Inhalt

1. Werbung mit Lautsprechern

Gemäß § 46 Abs. 2 StVO werden hiermit
a)
bei Europawahlen, Bundestagswahlen, Landtagswahlen und Kommunalwahlen die politischen Parteien und Wählergruppen für einen Zeitraum von sechs Wochen vor dem Wahltermin,
b)
bei Volksbegehren die jeweiligen Antragstellerinnen und Antragsteller für einen Zeitraum von vier Wochen vor dem Beginn bis zum Ende der Auslegung der Eintragungslisten,
c)
bei Bürgerbegehren die jeweiligen vertretungsberechtigten Personen für einen Zeitraum von sechs Wochen ab Anzeige bei der zuständigen Straßenverkehrsbehörde,
d)
bei Volks- und Bürgerentscheiden die jeweiligen politischen Parteien und Wählergruppen sowie die jeweiligen Antragstellerinnen und Antragsteller und vertretungsberechtigten Personen der zur Abstimmung zugelassenen Begehren für einen Zeitraum von sechs Wochen vor dem Abstimmungstermin
von der Vorschrift des § 33 Abs. 1 Satz 1 Nr. 1 StVO (Verbot des Betriebs von Lautsprechern) befreit.
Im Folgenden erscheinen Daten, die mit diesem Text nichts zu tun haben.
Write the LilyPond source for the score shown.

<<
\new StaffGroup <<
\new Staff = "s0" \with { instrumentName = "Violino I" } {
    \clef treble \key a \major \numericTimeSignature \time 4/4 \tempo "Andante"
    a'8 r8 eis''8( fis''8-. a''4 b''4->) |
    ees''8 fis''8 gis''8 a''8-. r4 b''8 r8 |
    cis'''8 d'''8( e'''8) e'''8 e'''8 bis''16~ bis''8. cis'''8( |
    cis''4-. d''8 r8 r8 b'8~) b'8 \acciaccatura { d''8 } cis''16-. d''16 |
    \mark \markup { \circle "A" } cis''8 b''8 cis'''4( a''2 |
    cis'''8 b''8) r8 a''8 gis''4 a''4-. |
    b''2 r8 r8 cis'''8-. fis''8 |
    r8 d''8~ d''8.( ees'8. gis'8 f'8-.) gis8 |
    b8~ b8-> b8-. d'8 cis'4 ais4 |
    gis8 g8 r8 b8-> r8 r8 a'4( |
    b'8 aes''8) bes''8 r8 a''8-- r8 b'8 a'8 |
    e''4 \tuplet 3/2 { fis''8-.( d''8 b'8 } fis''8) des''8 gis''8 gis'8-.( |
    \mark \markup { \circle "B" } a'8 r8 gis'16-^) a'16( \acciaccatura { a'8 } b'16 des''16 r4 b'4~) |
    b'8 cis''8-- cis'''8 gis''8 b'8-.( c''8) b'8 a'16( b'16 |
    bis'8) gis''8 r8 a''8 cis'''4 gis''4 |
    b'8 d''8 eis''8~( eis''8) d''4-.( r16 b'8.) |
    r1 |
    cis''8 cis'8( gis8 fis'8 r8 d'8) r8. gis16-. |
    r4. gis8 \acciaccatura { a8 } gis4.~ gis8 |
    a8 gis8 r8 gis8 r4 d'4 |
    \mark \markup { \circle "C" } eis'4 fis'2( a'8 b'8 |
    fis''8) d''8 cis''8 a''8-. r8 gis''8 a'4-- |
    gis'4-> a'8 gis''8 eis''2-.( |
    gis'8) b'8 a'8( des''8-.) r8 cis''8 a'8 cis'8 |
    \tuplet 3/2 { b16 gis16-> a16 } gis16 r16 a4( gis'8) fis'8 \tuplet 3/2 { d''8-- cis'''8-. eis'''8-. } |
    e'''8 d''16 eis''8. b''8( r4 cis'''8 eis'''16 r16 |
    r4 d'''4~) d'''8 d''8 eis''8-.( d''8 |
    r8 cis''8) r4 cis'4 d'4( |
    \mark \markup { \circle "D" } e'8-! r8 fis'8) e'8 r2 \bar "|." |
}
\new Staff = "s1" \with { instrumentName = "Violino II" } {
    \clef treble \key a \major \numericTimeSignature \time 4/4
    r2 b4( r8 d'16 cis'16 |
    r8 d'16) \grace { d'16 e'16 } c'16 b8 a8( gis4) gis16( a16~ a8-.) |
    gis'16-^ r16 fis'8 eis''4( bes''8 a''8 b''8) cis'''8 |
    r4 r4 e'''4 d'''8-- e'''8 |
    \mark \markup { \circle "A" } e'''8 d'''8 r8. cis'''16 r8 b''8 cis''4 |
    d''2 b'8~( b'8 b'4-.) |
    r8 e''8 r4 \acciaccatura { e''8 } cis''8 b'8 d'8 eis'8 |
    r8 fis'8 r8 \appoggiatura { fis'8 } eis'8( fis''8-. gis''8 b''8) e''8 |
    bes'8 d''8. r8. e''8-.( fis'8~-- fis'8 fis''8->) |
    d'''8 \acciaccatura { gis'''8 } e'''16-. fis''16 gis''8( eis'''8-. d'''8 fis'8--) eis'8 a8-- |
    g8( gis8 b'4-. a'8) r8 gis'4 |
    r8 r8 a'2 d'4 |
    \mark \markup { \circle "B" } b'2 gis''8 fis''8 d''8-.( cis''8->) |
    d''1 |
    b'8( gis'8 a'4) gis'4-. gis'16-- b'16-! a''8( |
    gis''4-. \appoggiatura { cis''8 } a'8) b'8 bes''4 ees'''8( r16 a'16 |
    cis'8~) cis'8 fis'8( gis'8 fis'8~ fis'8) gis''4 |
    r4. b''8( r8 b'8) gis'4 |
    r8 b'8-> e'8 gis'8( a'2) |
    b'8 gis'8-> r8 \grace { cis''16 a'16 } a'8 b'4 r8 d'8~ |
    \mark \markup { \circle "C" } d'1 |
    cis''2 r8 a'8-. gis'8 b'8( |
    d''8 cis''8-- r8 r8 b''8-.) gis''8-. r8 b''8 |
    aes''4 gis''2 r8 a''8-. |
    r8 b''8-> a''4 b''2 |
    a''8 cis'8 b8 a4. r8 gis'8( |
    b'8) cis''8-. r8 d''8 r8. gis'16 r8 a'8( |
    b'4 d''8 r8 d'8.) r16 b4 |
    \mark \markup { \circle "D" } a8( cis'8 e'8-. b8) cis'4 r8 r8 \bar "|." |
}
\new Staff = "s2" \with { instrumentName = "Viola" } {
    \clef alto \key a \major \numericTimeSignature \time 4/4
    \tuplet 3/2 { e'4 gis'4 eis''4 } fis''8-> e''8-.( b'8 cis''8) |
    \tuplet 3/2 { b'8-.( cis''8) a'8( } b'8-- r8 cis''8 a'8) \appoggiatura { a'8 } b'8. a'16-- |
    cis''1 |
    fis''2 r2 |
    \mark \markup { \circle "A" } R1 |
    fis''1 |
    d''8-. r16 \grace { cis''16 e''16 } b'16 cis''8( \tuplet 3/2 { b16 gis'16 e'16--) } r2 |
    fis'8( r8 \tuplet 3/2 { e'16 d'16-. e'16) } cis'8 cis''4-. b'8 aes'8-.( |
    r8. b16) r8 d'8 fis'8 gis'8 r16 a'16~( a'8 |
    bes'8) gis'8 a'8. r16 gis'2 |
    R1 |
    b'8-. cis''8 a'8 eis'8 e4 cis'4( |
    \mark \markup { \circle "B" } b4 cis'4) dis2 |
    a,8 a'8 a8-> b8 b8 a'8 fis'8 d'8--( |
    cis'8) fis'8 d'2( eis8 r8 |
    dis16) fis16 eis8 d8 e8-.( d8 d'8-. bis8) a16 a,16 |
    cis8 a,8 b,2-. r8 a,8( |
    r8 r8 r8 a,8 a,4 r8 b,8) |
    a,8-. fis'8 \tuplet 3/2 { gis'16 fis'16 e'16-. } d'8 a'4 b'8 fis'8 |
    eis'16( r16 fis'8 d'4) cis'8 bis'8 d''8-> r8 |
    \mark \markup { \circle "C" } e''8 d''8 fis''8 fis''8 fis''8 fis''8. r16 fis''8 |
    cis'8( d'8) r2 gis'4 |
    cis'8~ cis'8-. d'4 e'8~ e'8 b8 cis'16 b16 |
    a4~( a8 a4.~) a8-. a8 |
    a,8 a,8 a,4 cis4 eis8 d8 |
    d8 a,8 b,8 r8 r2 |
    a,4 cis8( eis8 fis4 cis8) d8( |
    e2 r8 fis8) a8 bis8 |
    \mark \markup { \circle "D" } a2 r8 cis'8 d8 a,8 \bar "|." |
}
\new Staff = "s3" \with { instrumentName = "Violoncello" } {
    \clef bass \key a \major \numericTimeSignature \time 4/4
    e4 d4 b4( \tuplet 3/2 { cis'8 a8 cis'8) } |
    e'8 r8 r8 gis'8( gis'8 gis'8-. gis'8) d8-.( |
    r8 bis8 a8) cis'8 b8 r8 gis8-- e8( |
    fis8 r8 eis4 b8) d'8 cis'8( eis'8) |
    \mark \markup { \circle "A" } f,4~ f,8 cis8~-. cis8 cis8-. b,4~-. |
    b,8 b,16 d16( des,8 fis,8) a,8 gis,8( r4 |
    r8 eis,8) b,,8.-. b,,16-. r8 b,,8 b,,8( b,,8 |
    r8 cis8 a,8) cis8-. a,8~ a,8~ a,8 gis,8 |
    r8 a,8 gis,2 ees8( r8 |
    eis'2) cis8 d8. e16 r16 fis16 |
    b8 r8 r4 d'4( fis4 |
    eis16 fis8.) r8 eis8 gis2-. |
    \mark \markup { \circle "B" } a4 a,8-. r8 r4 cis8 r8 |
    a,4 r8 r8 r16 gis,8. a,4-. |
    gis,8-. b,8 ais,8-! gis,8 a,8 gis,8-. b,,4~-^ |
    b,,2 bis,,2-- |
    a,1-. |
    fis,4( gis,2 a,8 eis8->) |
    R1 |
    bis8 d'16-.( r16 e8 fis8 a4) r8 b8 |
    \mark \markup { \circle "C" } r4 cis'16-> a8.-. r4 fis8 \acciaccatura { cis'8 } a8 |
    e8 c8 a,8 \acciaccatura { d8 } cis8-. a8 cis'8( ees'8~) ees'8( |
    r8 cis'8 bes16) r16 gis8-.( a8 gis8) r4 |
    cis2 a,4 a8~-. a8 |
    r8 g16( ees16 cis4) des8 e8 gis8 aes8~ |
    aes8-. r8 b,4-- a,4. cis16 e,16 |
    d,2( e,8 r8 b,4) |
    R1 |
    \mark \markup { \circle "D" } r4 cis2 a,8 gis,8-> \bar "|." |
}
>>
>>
Sie müssen jedoch die Auflagen erfüllen, welche die Regierungen als höhere Straßenverkehrsbehörden durch Allgemeinverfügung festlegen.
Begehren die politischen Parteien und Wählergruppen, Antragstellerinnen und Antragsteller eines Volksbegehrens, die vertretungsberechtigten Personen eines Bürgerbegehrens sowie die Antragstellerinnen und Antragsteller und vertretungsberechtigten Personen der zur Abstimmung zugelassenen Begehren über die vorstehend gewährte Befreiung hinaus Ausnahmen vom Verbot des § 33 Abs. 1 Satz 1 Nr. 1 StVO, so entscheiden die Gemeinden im Rahmen des Art. 3 Abs. 1 ZustGVerk als örtliche Straßenverkehrsbehörden, ansonsten die Landratsämter, die kreisfreien Gemeinden und die Großen Kreisstädte als untere Straßenverkehrsbehörden nach pflichtgemäßem Ermessen über die Erteilung von Ausnahmegenehmigungen nach § 46 Abs. 1 Nr. 9, § 47 Abs. 2 Nr. 8 StVO. Ausnahmegenehmigungen werden höchstens für einen Zeitraum von sechs Monaten erteilt.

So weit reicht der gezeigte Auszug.